* WHAT YOU ARE ASKED TO DO:
Retype everything in the listing, leaving each line exactly as it is.

* SUPPLIED DATA:
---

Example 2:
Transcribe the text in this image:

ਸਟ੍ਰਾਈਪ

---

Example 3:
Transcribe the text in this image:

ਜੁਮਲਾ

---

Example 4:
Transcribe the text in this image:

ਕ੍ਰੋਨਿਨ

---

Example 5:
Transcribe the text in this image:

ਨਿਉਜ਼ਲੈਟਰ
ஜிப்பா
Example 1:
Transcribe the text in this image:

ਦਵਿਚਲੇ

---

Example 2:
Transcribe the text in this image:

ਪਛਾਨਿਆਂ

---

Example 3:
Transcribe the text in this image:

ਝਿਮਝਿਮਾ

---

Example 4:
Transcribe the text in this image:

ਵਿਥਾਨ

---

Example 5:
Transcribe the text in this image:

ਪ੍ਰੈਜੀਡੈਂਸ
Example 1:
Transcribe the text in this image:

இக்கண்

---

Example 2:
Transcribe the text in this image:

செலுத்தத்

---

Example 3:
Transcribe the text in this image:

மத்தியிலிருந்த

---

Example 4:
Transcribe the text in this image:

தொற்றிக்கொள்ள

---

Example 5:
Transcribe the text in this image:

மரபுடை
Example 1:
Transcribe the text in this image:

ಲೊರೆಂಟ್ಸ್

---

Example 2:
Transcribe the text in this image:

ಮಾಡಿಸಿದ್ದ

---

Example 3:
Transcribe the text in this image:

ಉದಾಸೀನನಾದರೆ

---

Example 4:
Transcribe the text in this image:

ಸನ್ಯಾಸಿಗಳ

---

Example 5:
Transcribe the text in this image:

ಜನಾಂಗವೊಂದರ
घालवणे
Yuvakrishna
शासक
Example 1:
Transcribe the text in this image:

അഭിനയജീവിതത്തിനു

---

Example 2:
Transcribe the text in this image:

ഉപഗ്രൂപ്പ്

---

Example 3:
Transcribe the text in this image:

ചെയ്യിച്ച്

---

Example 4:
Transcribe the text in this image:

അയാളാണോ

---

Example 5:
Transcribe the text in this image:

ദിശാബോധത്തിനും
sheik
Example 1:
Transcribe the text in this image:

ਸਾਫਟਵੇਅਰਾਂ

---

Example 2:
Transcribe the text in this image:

* RESULT OF THE EXERCISE:
---

Example 2:
Transcribe the text in this image:

ਸਟ੍ਰਾਈਪ

---

Example 3:
Transcribe the text in this image:

ਜੁਮਲਾ

---

Example 4:
Transcribe the text in this image:

ਕ੍ਰੋਨਿਨ

---

Example 5:
Transcribe the text in this image:

ਨਿਉਜ਼ਲੈਟਰ
ஜிப்பா
Example 1:
Transcribe the text in this image:

ਦਵਿਚਲੇ

---

Example 2:
Transcribe the text in this image:

ਪਛਾਨਿਆਂ

---

Example 3:
Transcribe the text in this image:

ਝਿਮਝਿਮਾ

---

Example 4:
Transcribe the text in this image:

ਵਿਥਾਨ

---

Example 5:
Transcribe the text in this image:

ਪ੍ਰੈਜੀਡੈਂਸ
Example 1:
Transcribe the text in this image:

இக்கண்

---

Example 2:
Transcribe the text in this image:

செலுத்தத்

---

Example 3:
Transcribe the text in this image:

மத்தியிலிருந்த

---

Example 4:
Transcribe the text in this image:

தொற்றிக்கொள்ள

---

Example 5:
Transcribe the text in this image:

மரபுடை
Example 1:
Transcribe the text in this image:

ಲೊರೆಂಟ್ಸ್

---

Example 2:
Transcribe the text in this image:

ಮಾಡಿಸಿದ್ದ

---

Example 3:
Transcribe the text in this image:

ಉದಾಸೀನನಾದರೆ

---

Example 4:
Transcribe the text in this image:

ಸನ್ಯಾಸಿಗಳ

---

Example 5:
Transcribe the text in this image:

ಜನಾಂಗವೊಂದರ
घालवणे
Yuvakrishna
शासक
Example 1:
Transcribe the text in this image:

അഭിനയജീവിതത്തിനു

---

Example 2:
Transcribe the text in this image:

ഉപഗ്രൂപ്പ്

---

Example 3:
Transcribe the text in this image:

ചെയ്യിച്ച്

---

Example 4:
Transcribe the text in this image:

അയാളാണോ

---

Example 5:
Transcribe the text in this image:

ദിശാബോധത്തിനും
sheik
Example 1:
Transcribe the text in this image:

ਸਾਫਟਵੇਅਰਾਂ

---

Example 2:
Transcribe the text in this image:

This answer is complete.